- **Exercise instructions**:
1 - Decide whether each statement below agrees with the β3 subunit abstract, answering yes or no and quoting the words of the abstract that decide it. (a) The β3 subunit Ig domain forms a trimer in the crystal asymmetric unit. (b) Analytical ultracentrifugation found only trimers of the Ig domain in free solution. (c) β3 subunits bind to a single site on the Na v 1.5 α subunit.
2 - Write out the stretch of the β3 subunit abstract from "Conclusion: Our results" through "channel is presented.".
3 - In the β3 subunit abstract, list every label that opens a line and is followed by a colon.

- **Text for analysis**:

Background: The vertebrate sodium channel β3 subunit regulates channel behavior.
Results: The immunoglobulin domain of the human β3 subunit crystallizes as a trimer, and the full-length protein assembles as a trimer in vivo.
Conclusion: Our results reveal an unexpected organization of the β3 subunit.
Significance: A new structural insight into the sodium channel is presented.
The vertebrate sodium (Na v) channel is composed of an ion-conducting α subunit and associated β subunits. Here, we report the crystal structure of the human β3 subunit immunoglobulin (Ig) domain, a functionally important component of Na v channels in neurons and cardiomyocytes. Surprisingly, we found that the β3 subunit Ig domain assembles as a trimer in the crystal asymmetric unit. Analytical ultracentrifugation confirmed the presence of Ig domain monomers, dimers, and trimers in free solution, and atomic force microscopy imaging also detected full-length β3 subunit monomers, dimers, and trimers. Mutation of a cysteine residue critical for maintaining the trimer interface destabilized both dimers and trimers. Using fluorescence photoactivated localization microscopy, we detected full-length β3 subunit trimers on the plasma membrane of transfected HEK293 cells. We further show that β3 subunits can bind to more than one site on the Na v 1.5 α subunit and induce the formation of α subunit oligomers, including trimers. Our results suggest a new and unexpected role for the β3 subunits in Na v channel cross-linking and provide new structural insights into some pathological Na v channel mutations.

- **Supplied information**:
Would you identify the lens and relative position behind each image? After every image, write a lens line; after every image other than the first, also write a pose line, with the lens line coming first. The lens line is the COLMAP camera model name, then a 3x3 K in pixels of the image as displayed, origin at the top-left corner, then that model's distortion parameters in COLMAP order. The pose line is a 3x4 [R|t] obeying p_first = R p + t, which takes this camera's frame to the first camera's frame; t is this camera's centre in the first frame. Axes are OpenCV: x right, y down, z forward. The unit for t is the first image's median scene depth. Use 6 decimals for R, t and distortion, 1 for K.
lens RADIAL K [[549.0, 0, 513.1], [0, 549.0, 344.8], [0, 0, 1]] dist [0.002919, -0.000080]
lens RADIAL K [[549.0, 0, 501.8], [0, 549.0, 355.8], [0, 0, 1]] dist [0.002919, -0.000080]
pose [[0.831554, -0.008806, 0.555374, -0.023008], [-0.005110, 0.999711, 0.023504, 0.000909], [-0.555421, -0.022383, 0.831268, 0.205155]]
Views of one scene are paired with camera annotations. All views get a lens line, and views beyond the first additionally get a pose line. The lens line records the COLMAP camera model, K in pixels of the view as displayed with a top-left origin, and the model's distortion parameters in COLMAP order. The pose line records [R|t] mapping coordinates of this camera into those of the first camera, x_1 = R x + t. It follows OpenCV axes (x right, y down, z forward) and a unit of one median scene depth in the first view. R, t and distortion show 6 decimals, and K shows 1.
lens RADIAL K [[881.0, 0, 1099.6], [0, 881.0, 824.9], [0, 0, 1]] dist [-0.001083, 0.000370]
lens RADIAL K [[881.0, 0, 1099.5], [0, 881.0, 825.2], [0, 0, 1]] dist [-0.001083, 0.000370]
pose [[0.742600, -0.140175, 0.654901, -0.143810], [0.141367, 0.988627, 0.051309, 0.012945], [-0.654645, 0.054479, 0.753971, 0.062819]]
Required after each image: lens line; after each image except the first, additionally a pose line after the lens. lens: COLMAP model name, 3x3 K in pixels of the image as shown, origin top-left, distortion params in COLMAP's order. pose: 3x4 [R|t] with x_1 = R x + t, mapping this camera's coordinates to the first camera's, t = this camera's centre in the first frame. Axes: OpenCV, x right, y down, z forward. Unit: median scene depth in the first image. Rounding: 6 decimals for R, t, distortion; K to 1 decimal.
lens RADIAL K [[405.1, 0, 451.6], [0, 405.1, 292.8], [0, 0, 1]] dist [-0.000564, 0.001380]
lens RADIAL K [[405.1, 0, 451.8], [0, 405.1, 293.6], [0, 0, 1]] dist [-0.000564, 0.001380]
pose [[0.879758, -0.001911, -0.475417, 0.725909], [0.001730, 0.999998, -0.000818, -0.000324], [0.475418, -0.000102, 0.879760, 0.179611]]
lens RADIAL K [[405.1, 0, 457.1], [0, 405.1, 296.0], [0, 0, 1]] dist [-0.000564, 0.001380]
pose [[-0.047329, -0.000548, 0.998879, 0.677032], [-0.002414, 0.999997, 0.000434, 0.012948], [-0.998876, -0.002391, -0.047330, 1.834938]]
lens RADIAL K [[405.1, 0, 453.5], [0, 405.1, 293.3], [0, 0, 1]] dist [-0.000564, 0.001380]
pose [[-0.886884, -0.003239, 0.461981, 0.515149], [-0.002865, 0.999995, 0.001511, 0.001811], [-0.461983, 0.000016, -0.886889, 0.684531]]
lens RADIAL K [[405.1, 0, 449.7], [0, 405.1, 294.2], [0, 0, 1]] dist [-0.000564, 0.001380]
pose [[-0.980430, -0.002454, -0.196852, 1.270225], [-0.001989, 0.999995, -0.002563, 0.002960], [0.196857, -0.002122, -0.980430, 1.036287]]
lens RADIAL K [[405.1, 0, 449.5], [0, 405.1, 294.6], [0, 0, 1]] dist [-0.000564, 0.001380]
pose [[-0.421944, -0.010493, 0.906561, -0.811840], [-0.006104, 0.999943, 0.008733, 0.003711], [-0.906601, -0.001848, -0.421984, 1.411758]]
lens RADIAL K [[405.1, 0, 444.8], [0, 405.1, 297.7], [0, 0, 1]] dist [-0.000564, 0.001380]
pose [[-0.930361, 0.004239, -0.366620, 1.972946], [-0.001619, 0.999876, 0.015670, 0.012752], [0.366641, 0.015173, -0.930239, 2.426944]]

- **Answers to the tasks**:
1 -
(a) Yes: "the β3 subunit Ig domain assembles as a trimer in the crystal asymmetric unit"
(b) No: "Analytical ultracentrifugation confirmed the presence of Ig domain monomers, dimers, and trimers in free solution"
(c) No: "β3 subunits can bind to more than one site on the Na v 1.5 α subunit"

2 -
Conclusion: Our results reveal an unexpected organization of the β3 subunit.
Significance: A new structural insight into the sodium channel is presented.

3 - Background, Results, Conclusion, Significance